Reproduce verbatim the lines of the records from the line containing "Find the total" through the end of the records, inclusive, and omit the pictures from your reproduction.

── Supplied material ──

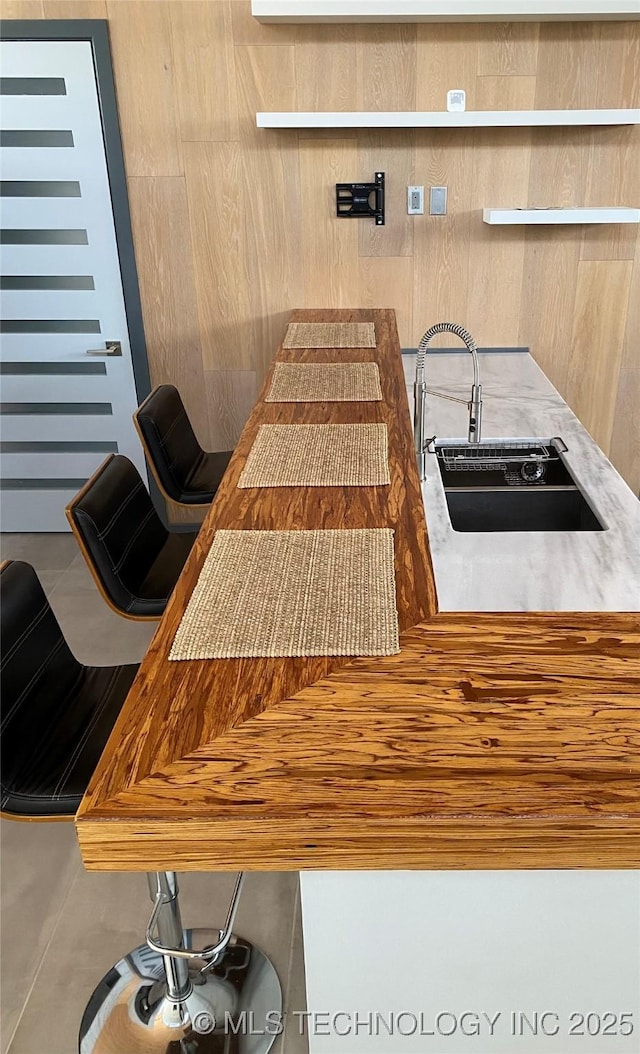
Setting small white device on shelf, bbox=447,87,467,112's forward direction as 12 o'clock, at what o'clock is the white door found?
The white door is roughly at 3 o'clock from the small white device on shelf.

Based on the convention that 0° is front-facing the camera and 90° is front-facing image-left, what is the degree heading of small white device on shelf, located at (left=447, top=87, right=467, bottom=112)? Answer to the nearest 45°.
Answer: approximately 0°

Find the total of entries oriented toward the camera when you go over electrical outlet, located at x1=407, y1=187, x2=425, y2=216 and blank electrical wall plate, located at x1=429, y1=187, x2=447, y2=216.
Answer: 2

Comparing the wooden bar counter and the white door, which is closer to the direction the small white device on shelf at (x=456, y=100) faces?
the wooden bar counter

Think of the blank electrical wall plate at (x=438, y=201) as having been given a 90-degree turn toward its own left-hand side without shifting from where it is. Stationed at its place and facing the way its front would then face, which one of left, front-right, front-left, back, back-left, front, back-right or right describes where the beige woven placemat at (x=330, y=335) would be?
back-right
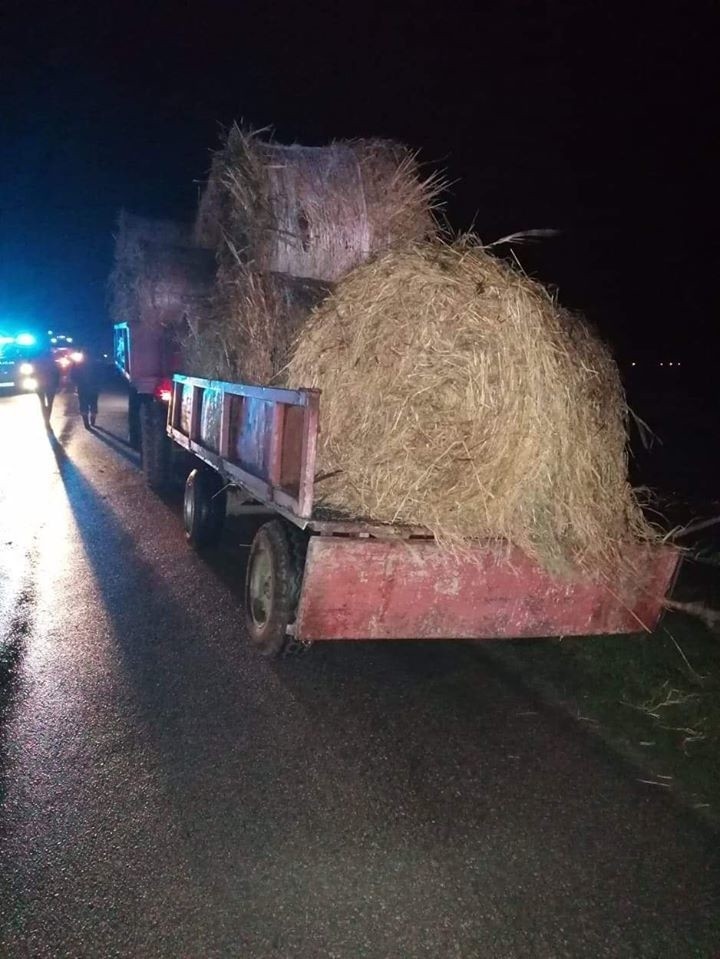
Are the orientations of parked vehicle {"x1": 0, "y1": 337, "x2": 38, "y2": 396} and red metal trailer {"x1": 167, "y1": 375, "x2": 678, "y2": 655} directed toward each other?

───

## Reply to the task
Find the total of entries oriented toward the camera when you go over electrical outlet, located at x1=407, y1=187, x2=425, y2=216 and blank electrical wall plate, located at x1=429, y1=187, x2=447, y2=216.
Answer: 2

Comparing the wooden bar counter and the white door, which is closer to the direction the small white device on shelf at (x=456, y=100) faces?
the wooden bar counter

Think of the blank electrical wall plate at (x=438, y=201) as having been given a 90-degree turn toward its own left-hand side without shifting from where it is. Stationed at its place and facing the way its front would then face, which one of left, front-right, front-left, back, back-left, front, back-right or right describes where the beige woven placemat at (x=330, y=335) would be?
back-right
Are the orientations of parked vehicle {"x1": 0, "y1": 337, "x2": 38, "y2": 396} and red metal trailer {"x1": 167, "y1": 375, "x2": 678, "y2": 655} directed toward each other?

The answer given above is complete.